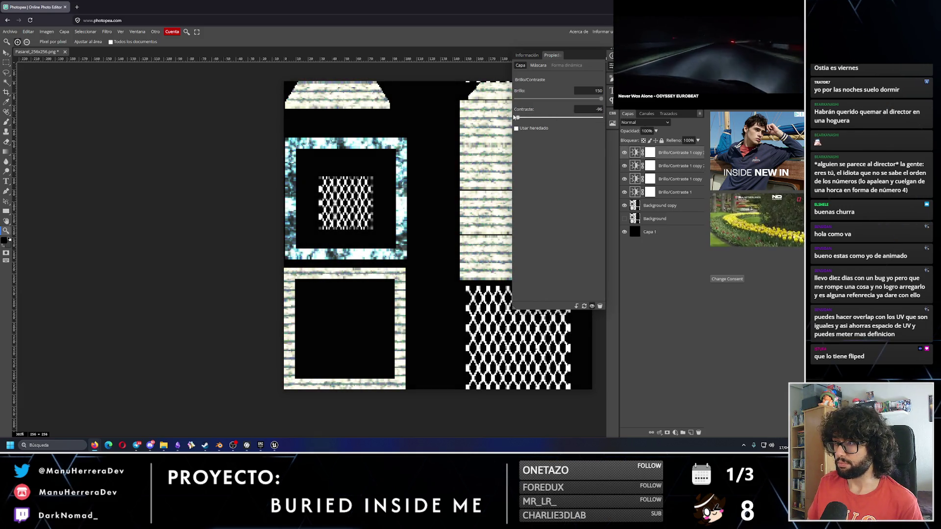
{"action": "left_click", "coordinate": [674, 188]}
- Delete all four Brightness/Contrast layers and select Background copy
{"action": "left_click", "coordinate": [674, 191], "text": "shift"}
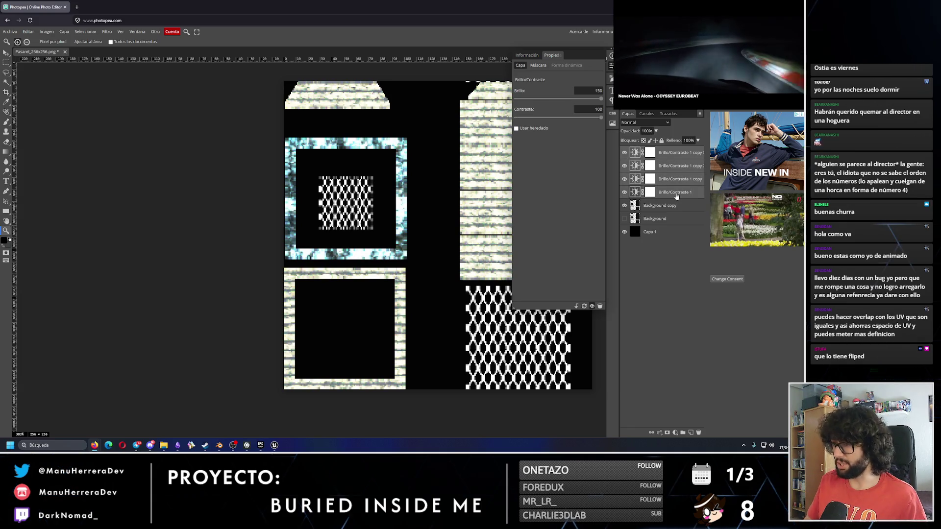
{"action": "key", "text": "Delete"}
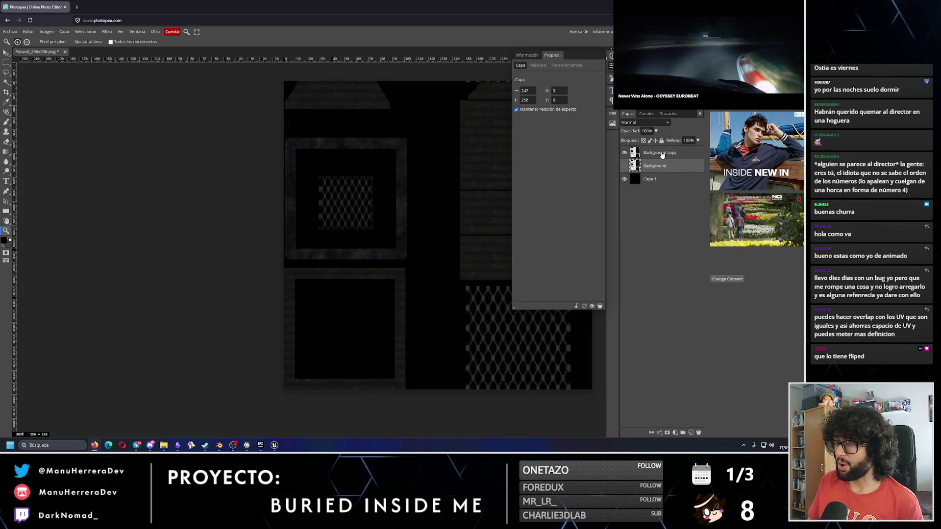
{"action": "left_click", "coordinate": [662, 152]}
- Open Camera Raw with Exposure 4, Contrast and Whites 100, Blacks -100
{"action": "left_click", "coordinate": [108, 31]}
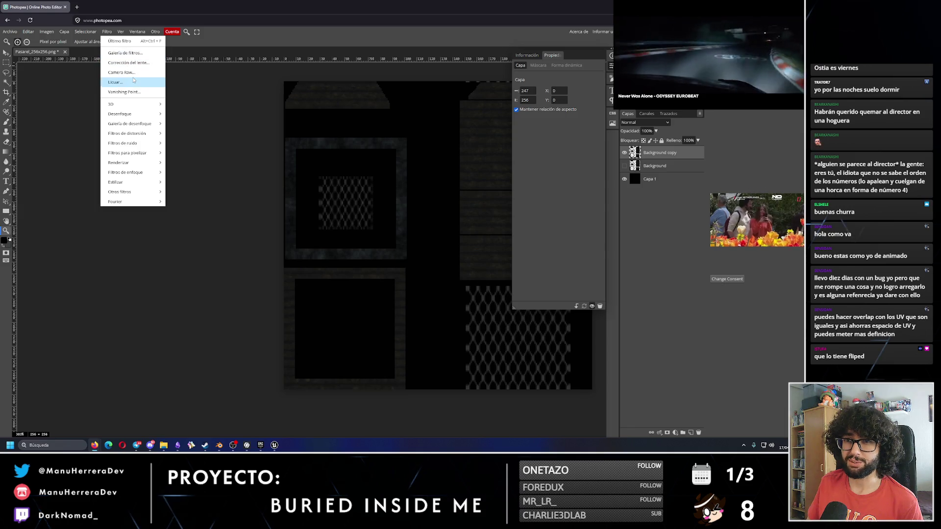
{"action": "left_click", "coordinate": [132, 72]}
{"action": "scroll", "coordinate": [422, 169], "scroll_direction": "up", "scroll_amount": 3}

:::::

DESCRIPTION OF THE TASK:
Copy out each line of the listing that contains the word "action".

SOLUTION TO THE PROBLEM:
{"action": "left_click", "coordinate": [674, 188]}
{"action": "left_click", "coordinate": [674, 191], "text": "shift"}
{"action": "key", "text": "Delete"}
{"action": "left_click", "coordinate": [662, 152]}
{"action": "left_click", "coordinate": [108, 31]}
{"action": "left_click", "coordinate": [132, 72]}
{"action": "scroll", "coordinate": [422, 169], "scroll_direction": "up", "scroll_amount": 3}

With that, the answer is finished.